Jedes Mal, wenn es darum geht, irgendwo zusammen als Familie Essen zu gehen, fallen immer die drei gleichen Restaurantnamen. Sie probieren nicht gerne Neues aus, vielleicht auch aus Angst vor dem Ungewissen?
Meine Eltern waren diejenigen, die sich bei Elternabenden möglichst unauffällig verhielten, um nichts sagen zu müssen, vor Angst sich falsch zu artikulieren. Heute können wir nur zusammen darüber lachen, wenn meine Mutter anstatt Puderzucker „Zukierpuder“ sagt. Worüber ich nicht wirklich lachen kann, sind die Ermahnungen meiner Mutter. „Wyprostój się!“ (Sitz/ Geh gerade!) oder „Spróbuj chodzić jak dama!“ (Versuch wie eine Dame zu gehen!) sagt sie dann immer.
„Wir wollten so gern Glitzer sein.“ (99)
Ich erinnere mich noch genau an die Weihnachten, an denen meine Cousine zu mir meinte: „Ihr in Deutschland kriegt immer so tolle Sachen zu Weihnachten, nicht so wie wir.“ Erst ab dem Zeitpunkt realisierte ich, dass der Unterschied zwischen beiden Ländern doch größer ist, als erst einmal gedacht und ich erinnerte mich daran, wie meine Mutter immer wieder zu mir sagte „Elena, wir haben es gut, wir müssen hier nicht so extrem auf die Preise gucken.“ Damals war es in Polen auch noch teilweise günstiger als in Deutschland, heutzutage sind die Preise in beiden Ländern größtenteils gleich.
„In Deutschland mussten sie feststellen, dass sie nicht nur von Deutschen umgeben waren, sondern auch von Jugoslawen, Türken, Griechen, Albanern – von all den sichtbaren Ausländern. Dass außerhalb Polens verschiedene Kulturen zusammenlebten, dass dort Nachbarn, Freunde, Kollegen eine andere Religion und Hautfarbe haben konnten, das wussten sie, aber es blieb Theorie – eine, die sie nie gelebt hatten.” (118)
-------------------------
AUFGABE → Welches Wort sagt die Mutter laut dem Textauszug anstatt „Puderzucker“?
-------------------------
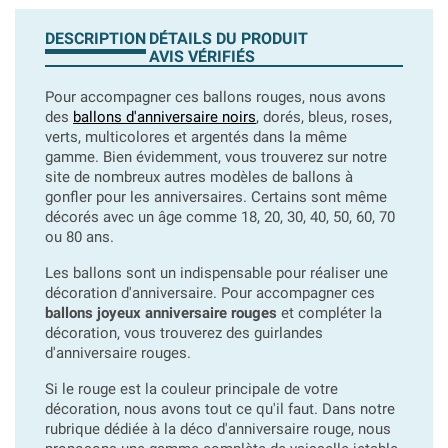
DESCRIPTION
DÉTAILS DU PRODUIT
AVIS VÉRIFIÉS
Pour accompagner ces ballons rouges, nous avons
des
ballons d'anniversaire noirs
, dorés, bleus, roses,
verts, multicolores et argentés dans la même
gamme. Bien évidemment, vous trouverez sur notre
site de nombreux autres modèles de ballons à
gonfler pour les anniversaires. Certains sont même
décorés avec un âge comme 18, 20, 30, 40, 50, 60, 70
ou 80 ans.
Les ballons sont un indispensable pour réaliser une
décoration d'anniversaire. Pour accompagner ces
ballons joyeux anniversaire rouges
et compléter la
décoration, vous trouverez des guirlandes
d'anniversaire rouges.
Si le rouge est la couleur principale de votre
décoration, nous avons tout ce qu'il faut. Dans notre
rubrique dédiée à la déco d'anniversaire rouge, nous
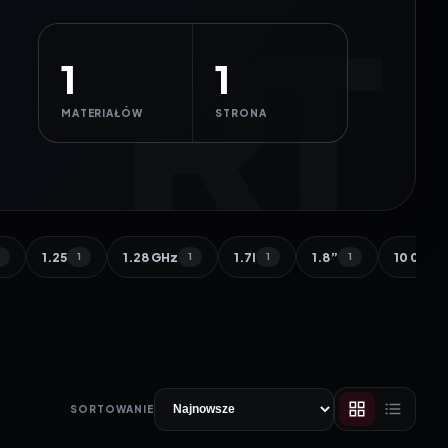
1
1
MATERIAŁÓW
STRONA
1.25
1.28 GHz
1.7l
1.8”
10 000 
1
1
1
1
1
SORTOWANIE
-------------------------
LÖSUNG → „Zukierpuder“